Interface and Interactions: In this phase of the project, we focused on integrating immersive VR-specific interactions, enabling users to seamlessly navigate, scrutinize, and engage with the simulated environment. More than mere observation, this immersive journey is tailored to offer users an intimate, firsthand experience of the landslide’s unfolding, elucidating its triggers and potential landslide mitigation strategies through slope stabilization with vegetation and reforestation.
To enhance user agency, an intuitive user interface (UI) was implemented. This interface not only facilitates the fluid transition between different simulation scenes but also empowers users to relocate within the environment based on the unfolding scenario or their personal inclinations. Such freedom ensures a dynamic and personalized experience, allowing users to explore various facets of the landslide phenomena in depth.
Simulation and Testing: Once the application components were fully developed, the application went through several tests to make sure that the environment, landslide models, and the interface and user interactive elements function as intended. Adjustments were made in model parameters as needed to enhance the quality and user experience.

3. Results

3.1. VR Application Components

For our simulation, the Oculus Pro VR was selected as the primary VR device. Given the intricacy of the study area environment combined with the high computational demand of landslide physics, a tethered deployment was chosen over mobile VR that allows the VR application in the laptop to be run on the VR device. This decision ensured a consistent and stable frame rate, thereby offering users an uninterrupted and smooth simulation experience.
Since the application was crafted to simulate landslide dynamics in three different scenarios with different types of vegetation, a central menu scene was integrated to allow users to toggle between the scenarios. Based on the field investigation, we considered low trees to be the base scenario closely simulating the actual event. Furthermore, to empower users with control over their viewpoint, they also have the capability to start and run the simulation from a predefined location (camera position) within any scenario scene.

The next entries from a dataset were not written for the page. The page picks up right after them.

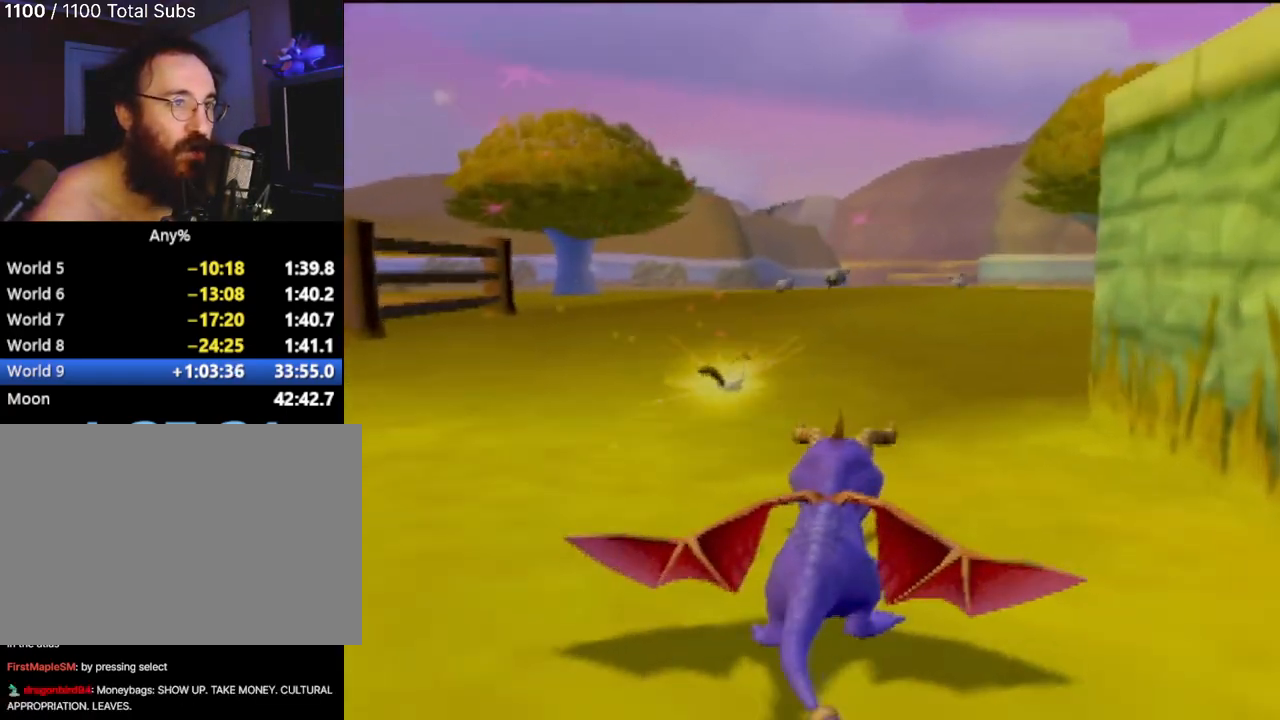
{"buttons": ["SQUARE"], "left_stick": "up-right", "events": [[350, "left_stick", "right"], [484, "left_stick", "up-right"]]}
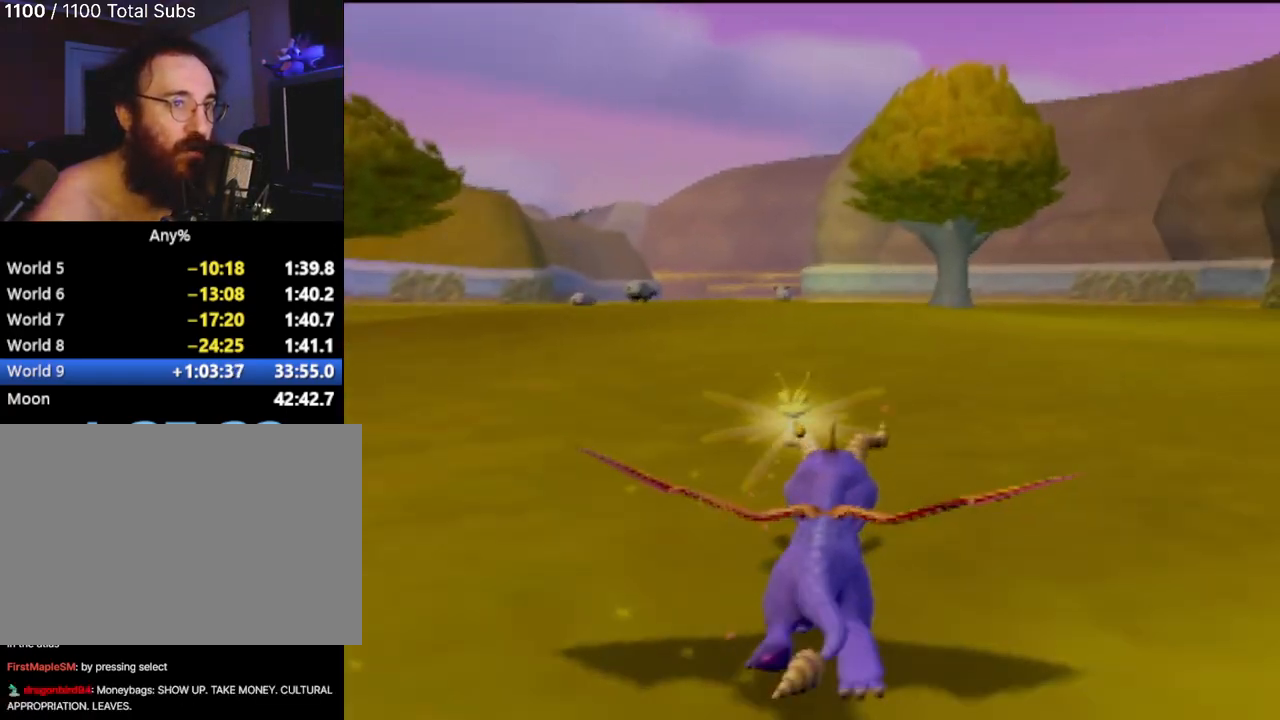
{"buttons": ["SQUARE"], "left_stick": "right", "events": [[150, "left_stick", "center"], [384, "left_stick", "right"]]}
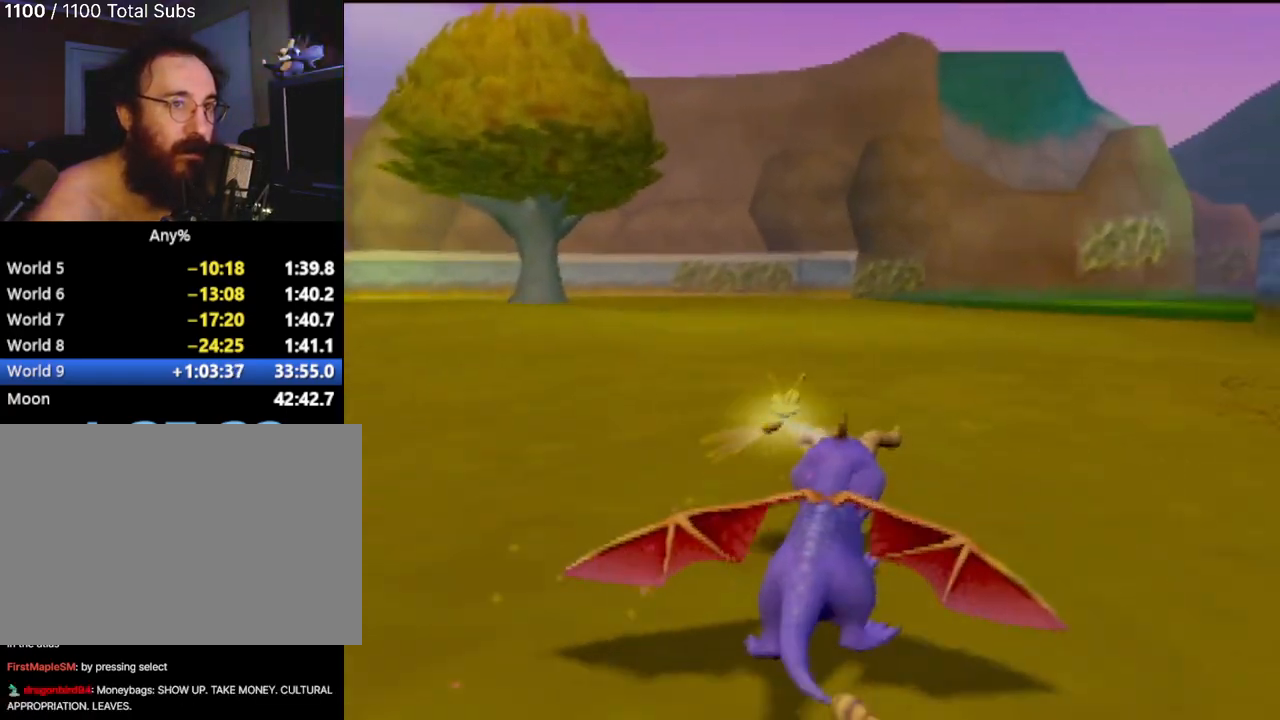
{"buttons": ["SQUARE"], "left_stick": "center", "events": [[83, "left_stick", "center"]]}
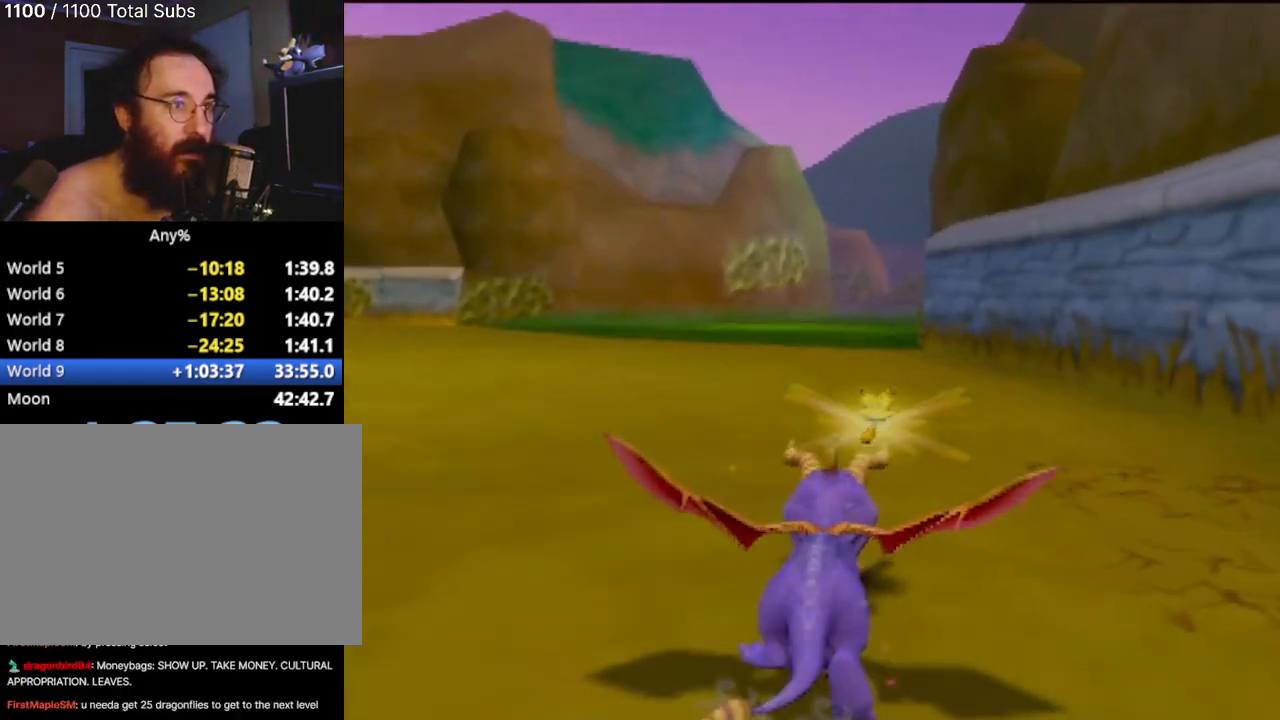
{"buttons": ["SQUARE"], "left_stick": "center", "events": [[34, "left_stick", "left"], [434, "left_stick", "center"]]}
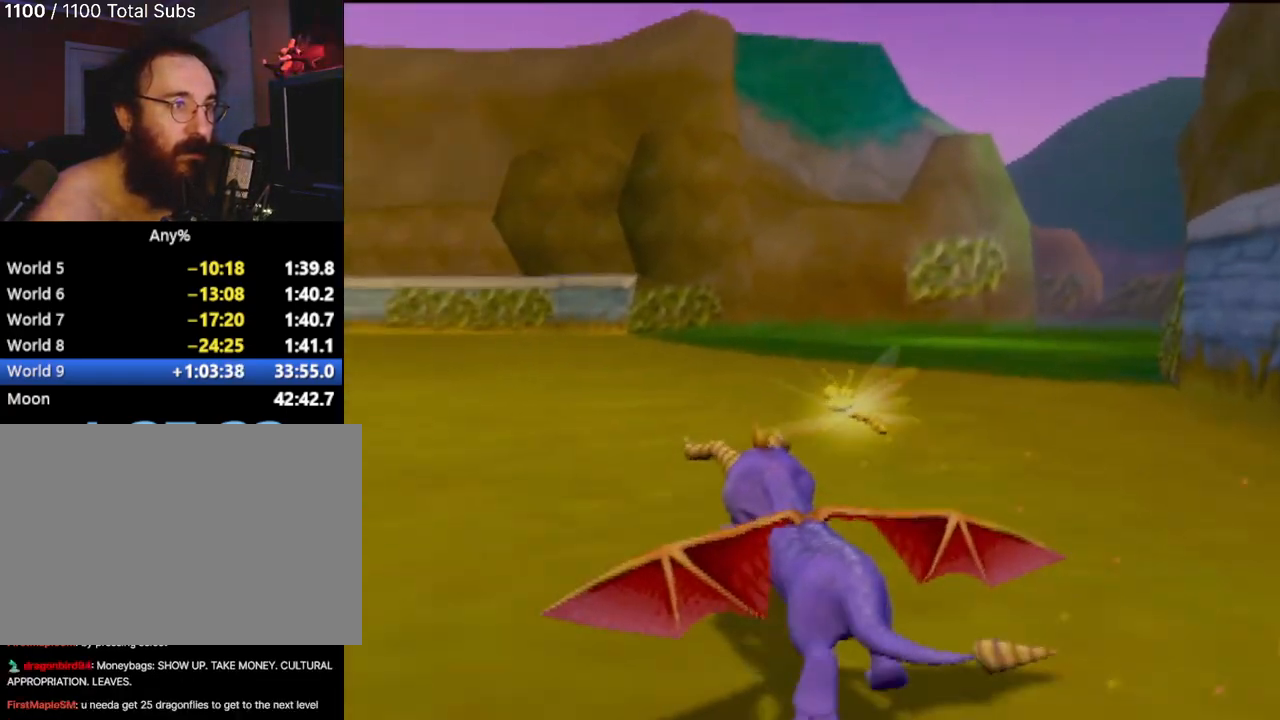
{"buttons": ["SQUARE"], "left_stick": "left", "events": [[67, "left_stick", "right"], [384, "left_stick", "up"], [484, "left_stick", "left"]]}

This immersive interaction was facilitated by an overlay user interface (UI), depicted in Figure 5, with the Oculus hand-held controller serving as the primary input device.

3.2. Visualization of the Cyclone-Induced Landslide Event in Virtual Reality

The four interconnected steps of the design framework led to the development of a VR environment that precisely depicts the terrain of the Mtauchira village in Malawi. When a user puts on the Oculus VR headset, they are fully immersed into the environment as shown in Figure 6.
The user can turn and move around and see the entire landscape from different viewpoints. When the user is ready to start the landslide simulation, they can access the main menu located within the simulation (Figure 6). From there, they select the scenario that they want to observe and experience and press the button to start the landslide simulation (Figure 7 and Figure 8).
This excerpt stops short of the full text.